While it's great to be debt free, the problem with paying down your mortgage is that once its been paid in, you can't get it back. Then life gets in the way and all those unexpected expenses rear their ugly head. A balance has to be found between accumulating wealth for short, medium and long term use. Paying down the mortgage as soon as you can will look after the long term but not the short and medium term.


Steven
www.bluewaterfp.ie


----------



## imalwayshappy (25 Jun 2020)

SBarrett said:


> An Irish Life map fund? God, no, they're rubbish.
> 
> Your eldest is 4, so 14 year before you need to draw down on the money, so plenty of time to invest in equities. If the volatility that goes with equities is too much, invest in a Balanced fund. Remember, risk and return are related!
> 
> ...


Thanks Steven, I have no knowledge of equities would you recommend a fund that tracks the FTSE 100 or something like that? Would you know of any such funds? Would it be beneficial to get an account with Degiro or something along those lines? Thanks again


----------



## Gordon Gekko (25 Jun 2020)

SBarrett said:


> While it's great to be debt free, the problem with paying down your mortgage is that once its been paid in, you can't get it back. Then life gets in the way and all those unexpected expenses rear their ugly head. A balance has to be found between accumulating wealth for short, medium and long term use. Paying down the mortgage as soon as you can will look after the long term but not the short and medium term.
> 
> 
> Steven
> www.bluewaterfp.ie



This is really smart advice.

········

Task objective
From the forum thread on paying down a mortgage, extract the stretch from "## imalwayshappy (25" through "return are related!" word for word. The material that comes after this text plays no part in the work.

Dataset content
········

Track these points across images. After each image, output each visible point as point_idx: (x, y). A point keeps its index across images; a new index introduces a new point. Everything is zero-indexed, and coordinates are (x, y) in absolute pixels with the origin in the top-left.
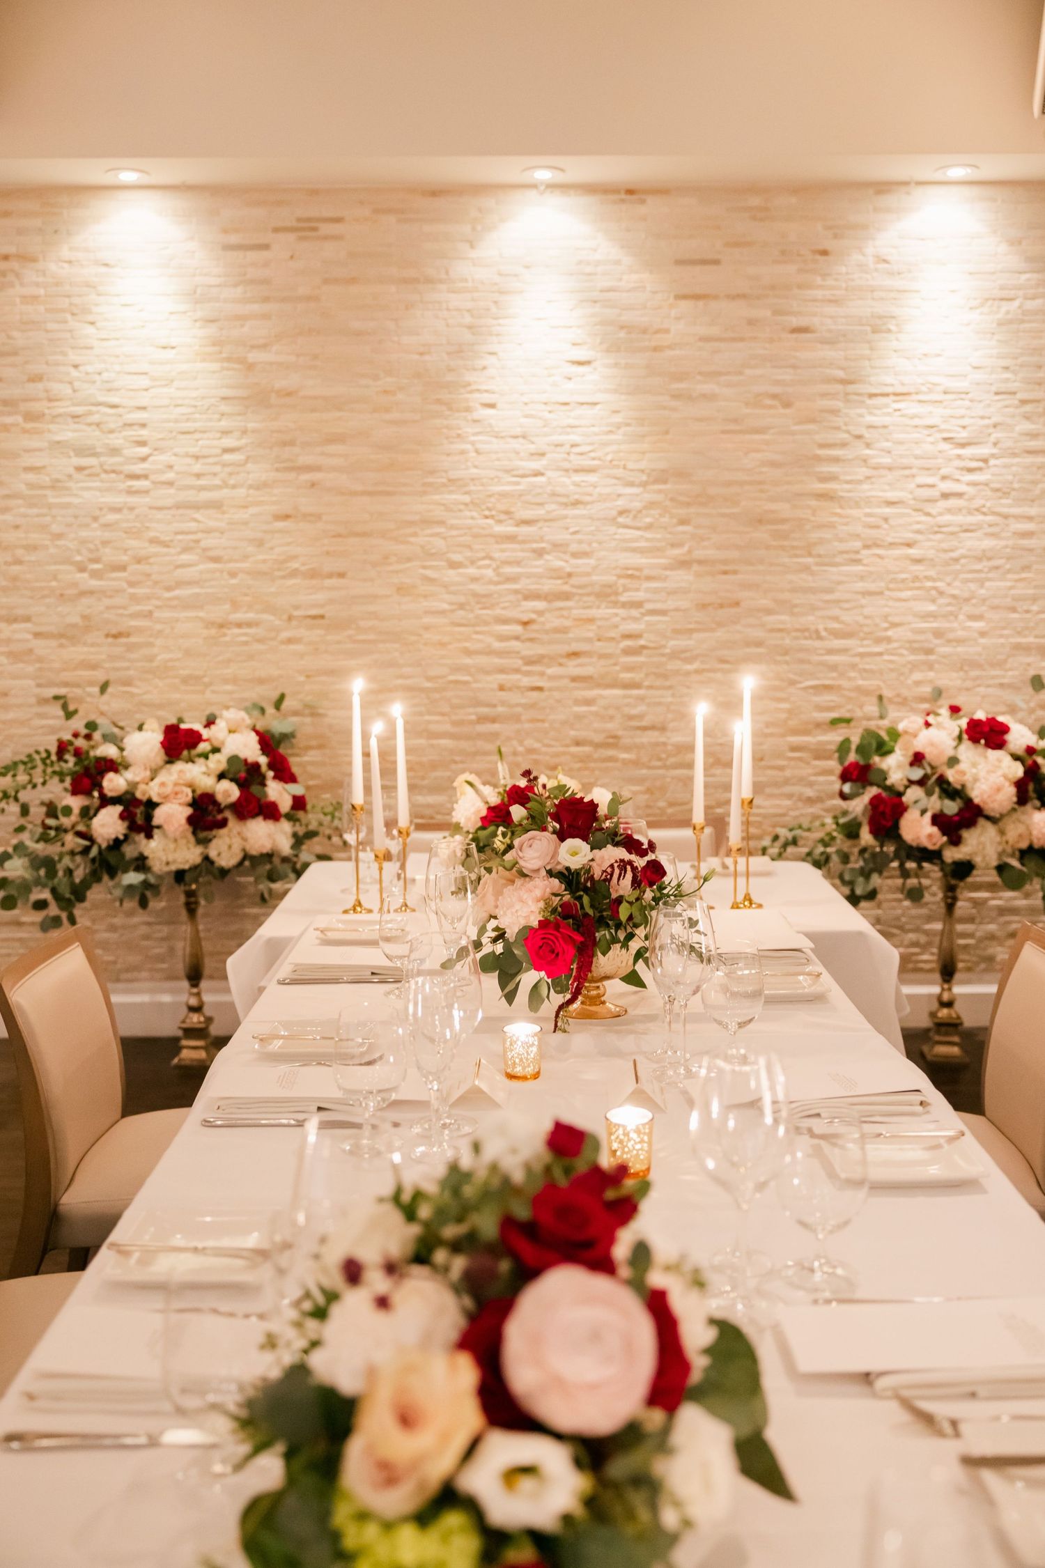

········

Task result
## imalwayshappy (25 Jun 2020)

SBarrett said:


> An Irish Life map fund? God, no, they're rubbish.
> 
> Your eldest is 4, so 14 year before you need to draw down on the money, so plenty of time to invest in equities. If the volatility that goes with equities is too much, invest in a Balanced fund. Remember, risk and return are related!